══ INFORMATION GIVEN
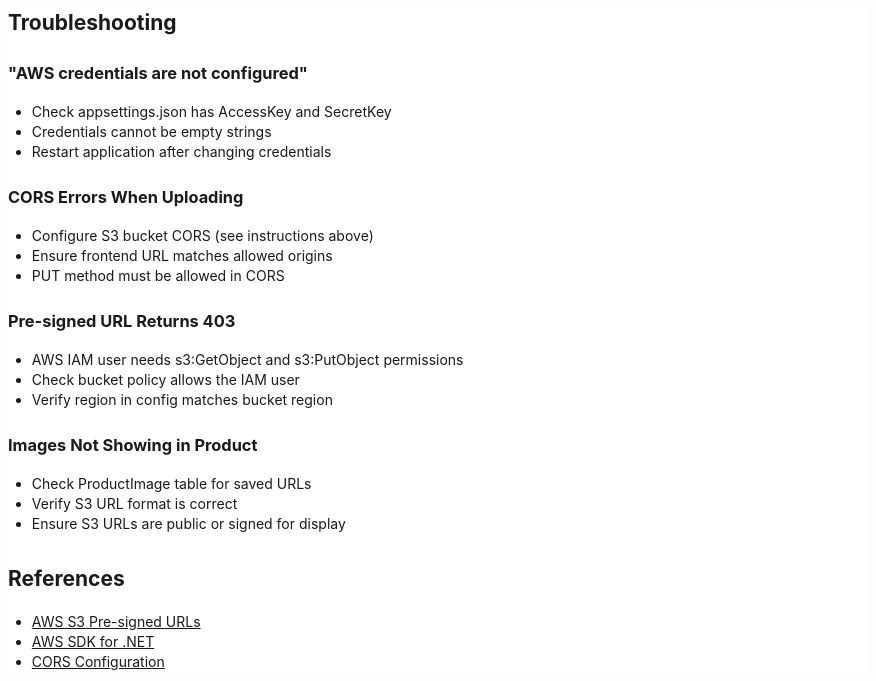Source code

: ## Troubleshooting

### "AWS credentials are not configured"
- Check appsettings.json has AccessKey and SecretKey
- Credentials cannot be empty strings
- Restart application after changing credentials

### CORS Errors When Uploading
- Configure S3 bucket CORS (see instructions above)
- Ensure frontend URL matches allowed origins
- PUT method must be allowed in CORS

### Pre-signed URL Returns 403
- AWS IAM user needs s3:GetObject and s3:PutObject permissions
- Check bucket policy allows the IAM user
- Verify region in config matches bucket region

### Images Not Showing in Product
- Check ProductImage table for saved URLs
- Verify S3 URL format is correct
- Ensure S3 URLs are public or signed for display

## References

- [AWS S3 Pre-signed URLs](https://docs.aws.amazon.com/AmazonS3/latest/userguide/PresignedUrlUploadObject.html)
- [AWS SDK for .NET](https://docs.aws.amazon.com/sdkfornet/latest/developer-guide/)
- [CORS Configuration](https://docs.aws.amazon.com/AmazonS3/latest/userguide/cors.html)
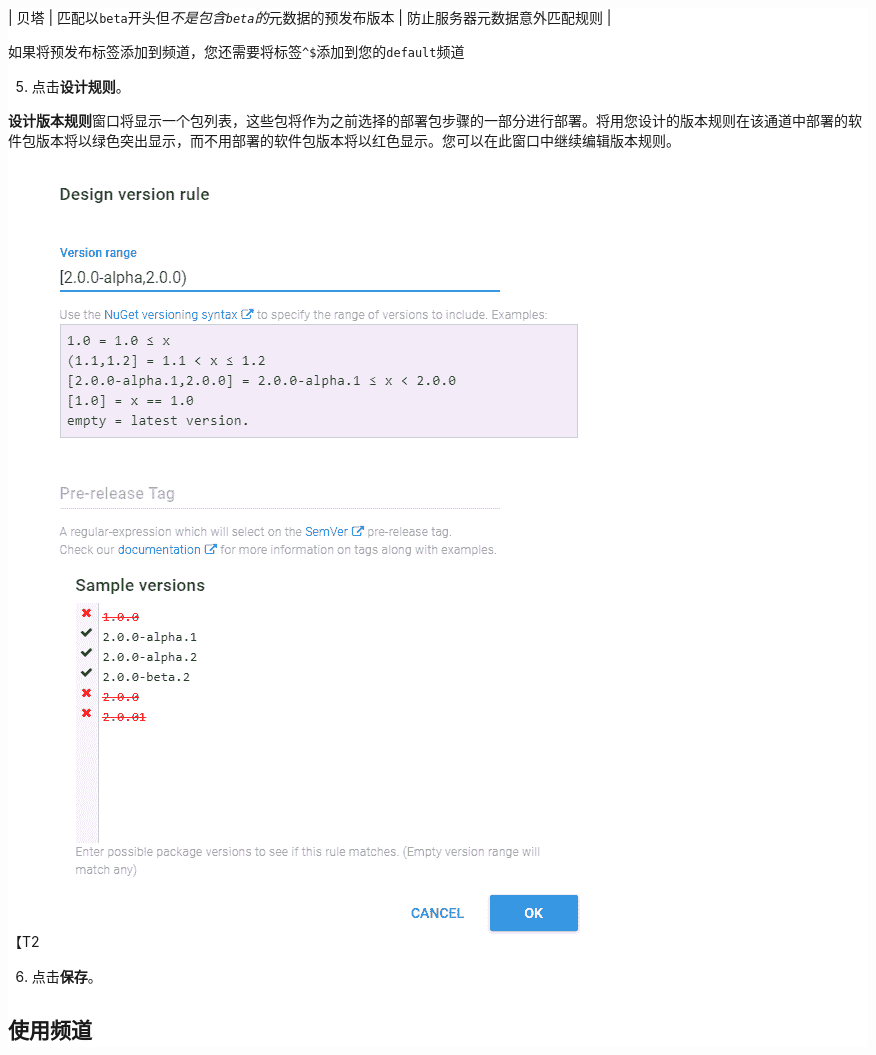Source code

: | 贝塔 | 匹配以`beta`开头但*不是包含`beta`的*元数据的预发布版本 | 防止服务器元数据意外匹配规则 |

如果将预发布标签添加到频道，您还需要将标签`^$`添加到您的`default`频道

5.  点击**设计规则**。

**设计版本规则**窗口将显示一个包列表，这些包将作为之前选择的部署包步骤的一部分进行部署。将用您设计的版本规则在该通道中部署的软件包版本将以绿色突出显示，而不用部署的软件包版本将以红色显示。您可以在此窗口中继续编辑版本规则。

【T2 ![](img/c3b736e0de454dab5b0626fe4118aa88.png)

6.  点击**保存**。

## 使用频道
════
══ INFORMATION GIVEN
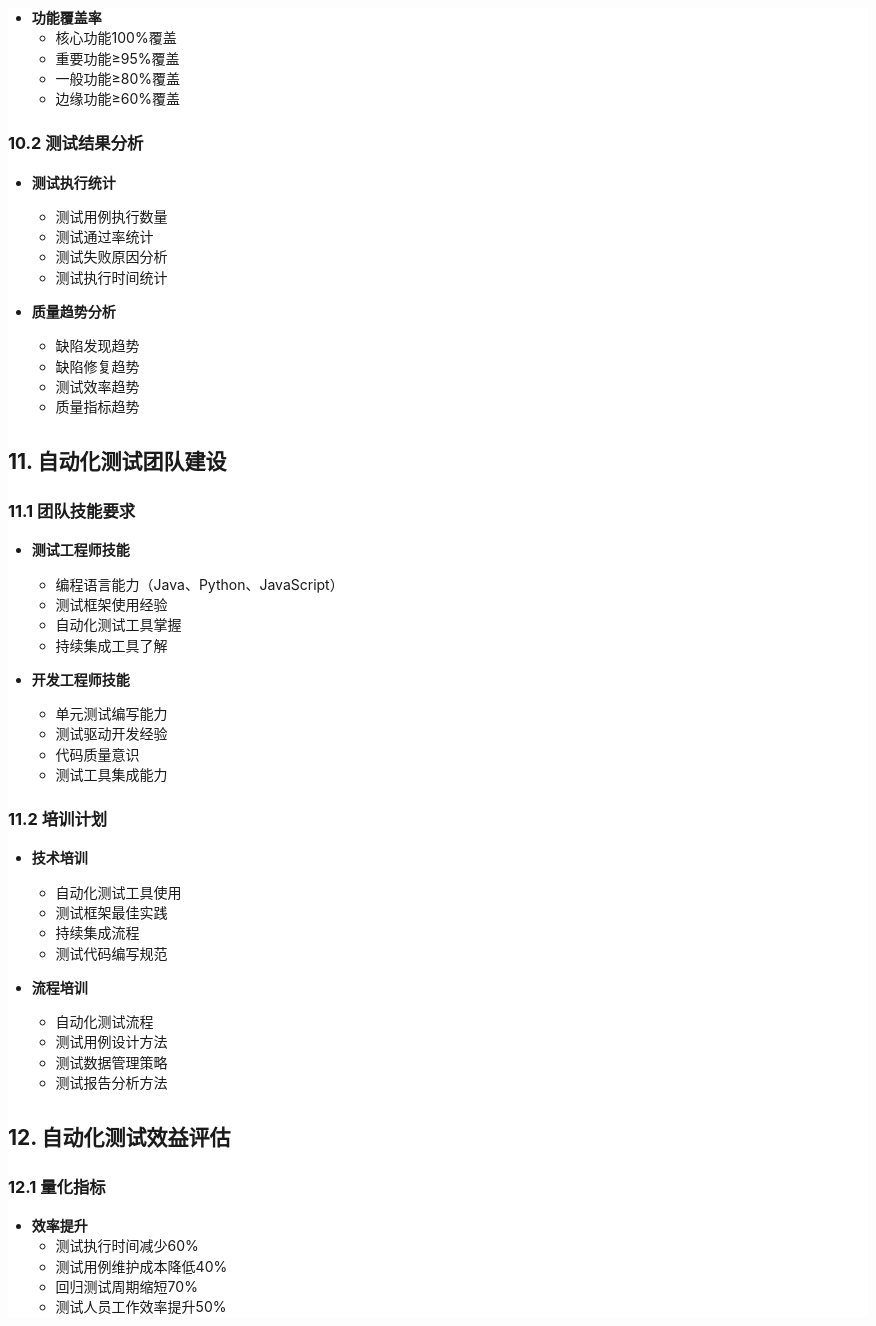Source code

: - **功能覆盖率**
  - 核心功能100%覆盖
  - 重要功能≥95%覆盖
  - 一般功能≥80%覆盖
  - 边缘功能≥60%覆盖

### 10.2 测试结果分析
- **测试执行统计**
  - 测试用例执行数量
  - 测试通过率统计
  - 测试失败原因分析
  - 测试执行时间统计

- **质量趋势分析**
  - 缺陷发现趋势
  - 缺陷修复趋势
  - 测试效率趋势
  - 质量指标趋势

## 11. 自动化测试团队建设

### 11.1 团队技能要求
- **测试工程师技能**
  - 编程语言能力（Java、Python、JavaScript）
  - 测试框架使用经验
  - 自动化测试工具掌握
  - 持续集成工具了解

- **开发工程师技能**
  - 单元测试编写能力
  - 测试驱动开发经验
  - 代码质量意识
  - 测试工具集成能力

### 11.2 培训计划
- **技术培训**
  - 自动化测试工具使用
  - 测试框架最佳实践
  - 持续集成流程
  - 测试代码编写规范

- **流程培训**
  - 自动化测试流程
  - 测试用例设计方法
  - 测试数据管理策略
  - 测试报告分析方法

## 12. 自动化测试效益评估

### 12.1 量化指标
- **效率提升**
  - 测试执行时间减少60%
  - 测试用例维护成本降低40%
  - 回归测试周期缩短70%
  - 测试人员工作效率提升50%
════
Tally how many lines in the material above hold the word "allowed". Write only that number.

§ **ANSWER SECTION**
2